EXERCISE OBJECTIVE: Continue the Git Rev News article below on the origin of the "master" branch name, beginning right after its final sentence.

QUOTED PASSAGE: Begin

Git Rev News Edition 65 (July 29th, 2020)

Git Rev News: Edition 65 (July 29th, 2020)

Welcome to the 65th edition of Git Rev News, a digest of all things Git. For our goals, the archives, the way we work, and how to contribute or to subscribe, see the Git Rev News page on git.github.io.

This edition covers what happened during the month of June 2020.

Discussions

General

The history of master in Git (written by Andrew Ardill)

Amidst all the discussion around changing the default branch from master to something else, many people have asked why master was chosen in the first place. As master has a few different meanings in English, just which meaning was intended?

Konstantin Ryabitsev was the first to discuss the meaning of master, saying

Git doesn’t use “master-slave” terminology – the “master” comes from the concept of having a “master” from which copies (branches) are made

This post from the GNOME mailing list was then linked by Simon Pieters with the claim that

Git’s master is in fact a reference to master/slave

That post points out that the first use of master was in a CVS helper script, links that to BitKeeper (the version control system used to manage Linux development when Linus Torvalds first wrote Git), and claims BitKeeper used the “master and slave” meaning of master.

Many people considered master to mean a “master copy”, so this connection to slavery was very surprising.

Andrew Ardill investigated the BitKeeper source code and came to the conclusion that “the overwhelming majority of [the usages of master in BitKeeper] are of the “Master Copy” variant”, or as Michal Suchánek said “even in BitKeeper the use of master/slave is the exception rather than the norm.”

Off the list discussions were ongoing, and Petr Baudis wrote on Twitter about naming the master branch in Git

I picked the names “master” (and “origin”) in the early Git tooling back in 2005.

(this probably means you shouldn’t give much weight to my name preferences :) )

I have wished many times I would have named them “main” (and “upstream”) instead.

Glad it’s happening @natfriedman

When asked for which meaning of master was intended, Petr replied

“master” as in e.g. “master recording”. Perhaps you could say the original, but viewed from the production process perspective.

A clueless Central European youngster whose command of English was mostly illusory came up with the term, which is why it isn’t very obvious…

In a follow-up to that original GNOME mailing list post, Bastien Nocera retracted their claims from the original post, saying

I emailed Linus Torvalds recently… and he told me that it was unlikely that the “Git master” branch name was influenced by BitKeeper, and that “master” was “fairly standard naming” for this sort of thing and “more likely to be influenced by the CVS master repository”

Going on, Bastien discusses Petr Baudis’ tweets and then concludes “it doesn’t matter where the name comes from… The fact that it has bad connotations, or inspires dread for individuals and whole communities, is reason enough to change it.”

This is something that Brian M. Carlson had also pointed out on the Git mailing list, saying

“master”, even though from a different origin, brings the idea of human bondage and suffering to mind for a non-trivial number of people, which of course was not the intention and is undesirable. I suspect if we were making the decision today, we’d pick another name, since that’s not what we want people to think of when they use Git.

QUOTED PASSAGE: End
RECORDS SHOWN: Begin

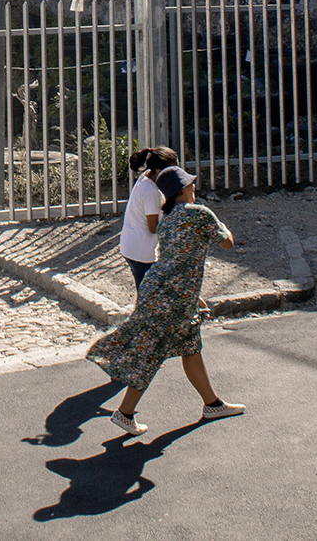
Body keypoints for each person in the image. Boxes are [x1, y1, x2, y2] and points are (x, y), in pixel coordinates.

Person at [87, 166, 245, 435]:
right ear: (181, 190)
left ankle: (213, 404)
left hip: (162, 290)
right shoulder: (199, 214)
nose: (194, 188)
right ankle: (125, 413)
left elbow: (177, 261)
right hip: (172, 298)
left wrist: (193, 297)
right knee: (153, 351)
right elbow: (227, 243)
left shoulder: (168, 218)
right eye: (190, 185)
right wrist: (225, 227)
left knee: (189, 345)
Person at [118, 147, 178, 288]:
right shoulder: (152, 192)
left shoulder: (145, 176)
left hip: (130, 246)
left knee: (146, 293)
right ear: (159, 171)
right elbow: (153, 228)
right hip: (142, 253)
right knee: (149, 296)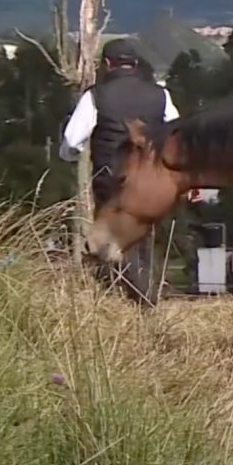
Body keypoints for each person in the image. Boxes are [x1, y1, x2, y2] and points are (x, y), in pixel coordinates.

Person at [60, 37, 180, 306]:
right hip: (151, 181)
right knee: (142, 241)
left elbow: (71, 140)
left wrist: (69, 156)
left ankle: (128, 302)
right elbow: (176, 134)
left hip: (110, 180)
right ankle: (144, 302)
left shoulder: (96, 96)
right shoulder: (161, 94)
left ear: (107, 64)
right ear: (135, 64)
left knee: (110, 242)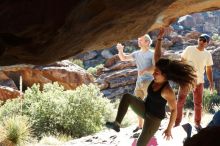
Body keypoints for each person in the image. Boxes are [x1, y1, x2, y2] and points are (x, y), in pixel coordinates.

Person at [106, 58, 196, 146]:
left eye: (156, 73)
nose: (153, 74)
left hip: (153, 120)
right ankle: (116, 124)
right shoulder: (155, 80)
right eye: (154, 71)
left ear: (165, 75)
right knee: (127, 97)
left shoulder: (167, 91)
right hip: (145, 108)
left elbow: (174, 110)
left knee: (140, 144)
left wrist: (169, 128)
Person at [117, 28, 165, 132]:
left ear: (147, 42)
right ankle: (140, 126)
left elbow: (155, 67)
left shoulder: (152, 54)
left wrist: (145, 70)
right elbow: (124, 58)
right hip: (139, 82)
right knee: (137, 103)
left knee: (152, 104)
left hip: (150, 82)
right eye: (138, 40)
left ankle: (156, 124)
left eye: (141, 40)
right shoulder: (136, 53)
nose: (138, 41)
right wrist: (120, 50)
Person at [175, 34, 214, 131]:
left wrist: (211, 82)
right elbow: (182, 61)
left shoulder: (207, 54)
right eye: (200, 39)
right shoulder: (189, 49)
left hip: (199, 81)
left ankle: (197, 123)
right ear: (198, 40)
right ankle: (177, 123)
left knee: (198, 104)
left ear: (207, 43)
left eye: (204, 41)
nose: (202, 42)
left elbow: (209, 69)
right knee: (180, 102)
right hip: (186, 80)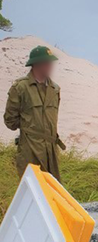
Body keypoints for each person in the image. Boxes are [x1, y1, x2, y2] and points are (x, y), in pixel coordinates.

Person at [4, 45, 66, 180]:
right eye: (47, 63)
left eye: (51, 63)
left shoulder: (54, 89)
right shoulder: (20, 88)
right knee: (33, 188)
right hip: (30, 150)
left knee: (53, 190)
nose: (50, 66)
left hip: (51, 151)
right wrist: (31, 128)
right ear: (37, 64)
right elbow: (10, 121)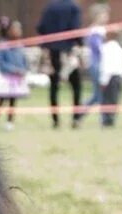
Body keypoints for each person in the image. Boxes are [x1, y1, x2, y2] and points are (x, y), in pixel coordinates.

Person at [36, 0, 82, 128]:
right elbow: (75, 29)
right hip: (69, 52)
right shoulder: (74, 7)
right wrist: (80, 45)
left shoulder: (49, 7)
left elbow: (41, 28)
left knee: (54, 88)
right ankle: (76, 119)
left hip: (53, 52)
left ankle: (55, 120)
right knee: (76, 87)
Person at [0, 18, 29, 132]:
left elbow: (24, 61)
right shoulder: (3, 46)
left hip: (17, 79)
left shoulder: (20, 46)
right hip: (6, 78)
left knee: (13, 101)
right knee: (1, 100)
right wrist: (13, 70)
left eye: (20, 29)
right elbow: (0, 63)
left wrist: (24, 70)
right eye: (16, 28)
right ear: (9, 30)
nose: (19, 31)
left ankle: (9, 122)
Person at [97, 30, 122, 127]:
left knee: (106, 99)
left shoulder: (105, 49)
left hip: (109, 77)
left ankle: (106, 120)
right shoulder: (120, 49)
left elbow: (105, 65)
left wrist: (103, 80)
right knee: (115, 99)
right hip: (119, 77)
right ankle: (112, 119)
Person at [83, 4, 109, 111]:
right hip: (95, 63)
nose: (107, 17)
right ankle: (79, 113)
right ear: (97, 16)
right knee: (98, 94)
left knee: (99, 94)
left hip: (100, 63)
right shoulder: (95, 31)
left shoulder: (101, 30)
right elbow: (96, 47)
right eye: (104, 15)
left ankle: (79, 114)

RECORDS SHOWN: End

WRITTEN RESPONSE:
Brian goes on to lay out changes required in Git to rename master as the default, suggesting that there is a decent amount of work and that due to compatibility concerns “we’d probably want to make it in a [Git version] 3.0”.

Around the web the discussion about renaming master continues. The incorrect claims around the history of master persist, even in our own Git Rev News: Edition 64, but seem to be quickly corrected where possible such as on GitLab’s discussion on the topic.

Reviews

More commit-graph/Bloom filter improvements

Derrick Stolee, who prefers to be called Stolee, sent a patch series to the mailing list, based on a previous experimental patch series sent a few weeks earlier by Gábor Szeder.

When he sent his patch series, Gábor said that his work was a proof of concept started more than a year ago, that he had no time to finish yet. He was motivated to send it as-is with changes to commit messages, when he recently took a look at the current changed-path Bloom filter implementation. This implementation was developed for a long time mainly by Garima Singh and was merged at the beginning of May. He saw that it had some of the same issues that he had stumbled upon, and that it missed some optimization opportunities.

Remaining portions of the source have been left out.